The Aerospace Corporation (Aerospace) has developed a new and innovative smallsat standard called a Launch Unit (Launch-U).
This standard provides major benefits to the smallsat industry by increasing access to space and decreasing launch costs. This standard also enables the space community to come together to work innovative solutions for sharing costs, adopting new business models, and adapting to regulatory or statutory changes.
The space community was in search of a standard to make launching smallsats more flexible. Given Aerospace’s role as an objective technical advisor, the community identified the corporation as the ideal partner to work across all elements of the space enterprise, from satellite and launch manufacturers to service providers and government officials.
Carrie O’Quinn, the senior project engineer for Aerospace’s Research and Development Department and the Launch-U lead, emphasized that, currently, there are no industry standards for satellites between the size of a cubesat (approximately the size of a toaster) and an EELV Secondary Payload Adapter (ESPA) class satellite, which is about the size of a large dorm refrigerator. Carrie said that the Launch-U standard seeks to change this through the company’s volume recommendation of 45 x 45 x 60 cm. That’s roughly the size of two carry-on bags strapped together. The Aerospace Corporation also addresses a mass range, fundamental frequency, and loads in the recommendations.

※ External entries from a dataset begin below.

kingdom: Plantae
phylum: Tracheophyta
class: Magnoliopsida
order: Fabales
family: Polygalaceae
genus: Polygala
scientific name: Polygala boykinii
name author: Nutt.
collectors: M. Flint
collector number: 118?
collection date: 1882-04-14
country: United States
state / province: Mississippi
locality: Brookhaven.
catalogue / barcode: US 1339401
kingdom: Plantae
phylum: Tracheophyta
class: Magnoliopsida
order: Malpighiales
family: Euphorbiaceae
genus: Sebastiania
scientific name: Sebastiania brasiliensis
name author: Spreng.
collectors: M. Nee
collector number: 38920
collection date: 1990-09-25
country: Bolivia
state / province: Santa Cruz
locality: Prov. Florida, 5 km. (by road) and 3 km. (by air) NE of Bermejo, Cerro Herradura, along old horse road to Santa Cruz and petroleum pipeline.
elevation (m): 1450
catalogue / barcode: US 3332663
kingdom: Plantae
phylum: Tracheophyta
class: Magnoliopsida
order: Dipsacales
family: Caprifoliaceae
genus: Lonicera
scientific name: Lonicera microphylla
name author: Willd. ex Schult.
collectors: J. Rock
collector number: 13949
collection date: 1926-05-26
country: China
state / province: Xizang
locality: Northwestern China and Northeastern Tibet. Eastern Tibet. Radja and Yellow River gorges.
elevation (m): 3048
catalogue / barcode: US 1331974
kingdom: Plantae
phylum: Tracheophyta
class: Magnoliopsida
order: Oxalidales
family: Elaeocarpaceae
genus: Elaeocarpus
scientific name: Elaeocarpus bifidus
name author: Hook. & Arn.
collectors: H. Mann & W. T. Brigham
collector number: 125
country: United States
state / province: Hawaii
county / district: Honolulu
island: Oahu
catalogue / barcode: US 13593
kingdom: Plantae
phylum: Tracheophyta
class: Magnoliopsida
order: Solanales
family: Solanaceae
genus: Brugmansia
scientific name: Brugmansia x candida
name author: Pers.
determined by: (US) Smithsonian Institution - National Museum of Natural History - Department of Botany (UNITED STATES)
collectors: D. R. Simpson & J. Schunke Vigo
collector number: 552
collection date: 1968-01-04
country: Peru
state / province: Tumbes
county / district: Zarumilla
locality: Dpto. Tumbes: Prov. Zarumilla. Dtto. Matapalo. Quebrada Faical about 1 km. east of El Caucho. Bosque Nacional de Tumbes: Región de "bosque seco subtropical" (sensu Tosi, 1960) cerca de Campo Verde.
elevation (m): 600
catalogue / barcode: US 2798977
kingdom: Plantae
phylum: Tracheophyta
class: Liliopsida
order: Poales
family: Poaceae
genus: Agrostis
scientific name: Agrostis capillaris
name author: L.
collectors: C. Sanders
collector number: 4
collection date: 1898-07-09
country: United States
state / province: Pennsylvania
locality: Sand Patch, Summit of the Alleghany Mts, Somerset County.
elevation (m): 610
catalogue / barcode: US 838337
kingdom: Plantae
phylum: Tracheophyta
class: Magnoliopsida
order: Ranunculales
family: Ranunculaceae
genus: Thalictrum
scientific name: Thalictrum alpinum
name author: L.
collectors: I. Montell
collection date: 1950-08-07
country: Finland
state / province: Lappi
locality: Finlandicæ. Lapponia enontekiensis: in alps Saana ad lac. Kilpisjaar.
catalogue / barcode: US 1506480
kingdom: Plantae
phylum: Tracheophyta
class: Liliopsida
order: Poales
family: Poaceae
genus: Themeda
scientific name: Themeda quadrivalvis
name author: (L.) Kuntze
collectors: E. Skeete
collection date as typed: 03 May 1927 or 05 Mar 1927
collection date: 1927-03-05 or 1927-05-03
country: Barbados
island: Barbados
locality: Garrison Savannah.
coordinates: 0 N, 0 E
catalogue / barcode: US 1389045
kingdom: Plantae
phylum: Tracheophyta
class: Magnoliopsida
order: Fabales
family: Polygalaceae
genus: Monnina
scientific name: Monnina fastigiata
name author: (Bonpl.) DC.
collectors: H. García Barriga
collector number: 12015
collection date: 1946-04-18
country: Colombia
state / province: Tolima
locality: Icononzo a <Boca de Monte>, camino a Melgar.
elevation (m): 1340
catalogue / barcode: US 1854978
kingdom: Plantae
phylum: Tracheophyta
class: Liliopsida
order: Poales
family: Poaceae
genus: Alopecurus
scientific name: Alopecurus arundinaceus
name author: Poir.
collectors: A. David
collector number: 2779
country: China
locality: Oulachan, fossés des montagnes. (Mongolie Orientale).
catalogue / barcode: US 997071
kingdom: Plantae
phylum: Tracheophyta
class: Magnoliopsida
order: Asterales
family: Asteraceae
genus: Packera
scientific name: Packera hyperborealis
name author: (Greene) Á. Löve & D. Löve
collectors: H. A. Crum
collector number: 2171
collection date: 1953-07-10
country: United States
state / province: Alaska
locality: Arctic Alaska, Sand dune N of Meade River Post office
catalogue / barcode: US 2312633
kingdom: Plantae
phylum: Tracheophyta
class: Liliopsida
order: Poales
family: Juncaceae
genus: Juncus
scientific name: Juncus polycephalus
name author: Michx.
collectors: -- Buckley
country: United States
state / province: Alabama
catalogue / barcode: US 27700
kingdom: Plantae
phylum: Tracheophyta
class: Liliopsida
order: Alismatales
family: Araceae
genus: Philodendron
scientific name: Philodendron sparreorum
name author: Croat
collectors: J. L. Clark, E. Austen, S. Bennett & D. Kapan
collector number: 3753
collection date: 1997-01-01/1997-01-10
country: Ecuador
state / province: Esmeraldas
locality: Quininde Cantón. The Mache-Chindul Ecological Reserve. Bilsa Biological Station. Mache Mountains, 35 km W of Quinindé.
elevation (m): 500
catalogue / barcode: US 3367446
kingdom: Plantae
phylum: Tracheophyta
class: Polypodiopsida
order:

Carrie added that the group’s vision for the Launch-U standard is the solution the industry is looking for, stating that this is not envisioned to be a requirement levied on spacecraft developers, but rather a standard that is embraced by all as a game-changer. Launch vehicle providers, integrators, and aggregators can begin considering how Launch-U satellites will affect their business models, once implemented.
The space access industry is altering at an exceedingly rapid pace and is driven by smallsat and small launch vehicle development, the increasing popularity of multi-manifest missions, and a widespread interest in reducing launch cost and timelines while deploying even more spacecraft. Currently, industry experts estimate that 6,000 to 20,000 smallsats could be launched over the next 10 years.
For industry, the next step is to develop hardware and other technical solutions needed to support the Launch-U.
When Dr. Randy Villahermosa, Aerospace’s General Manager of Innovation, was asked about innovation, he said, “The space industry was born out of a passion for innovating at the frontiers of our imaginations. That’s very much still true today, and the industry will continue to leverage innovations across an even broader range of technologies.”
Regarding The Aerospace Company’s work on innovative technologies, he noted, “Launch-U is a great example of applying just the right expertise at the right place to open vast new opportunities. There are plenty of examples where smart standardization has transformed industries, and space is likely to benefit from that as well. For example, we have a project called Slingshot that is exploring new approaches to making satellites modular. We’re excited about the possibilities of using machine learning to help process and sort through the deluge of data that satellites’ systems produce and have several projects in this area. There’s a growing recognition of the need put the smartest minds on how to operate safely in space. We have a project that is developing a prototype transponder that will make it safer for satellites to operate as space becomes more crowded.
In conclusion, Dr. Villahermosa said, “We see automation and artificial intelligence as playing a role in future space innovations. We live in a connected world, and it’s not hard to imagine that extending into space as satellite systems become more networked together. In just about every aspect of space, there are innovative ideas we’re pursuing to help lead the way on shaping the next generation of space systems. Robotics in space is starting to become more real, and that’s opening new avenues to rethink how satellites are launched and operated in the future. There’s an early stage version of this where satellites are flying in formation — we have projects called Hive and Fuse that are focused on just that.”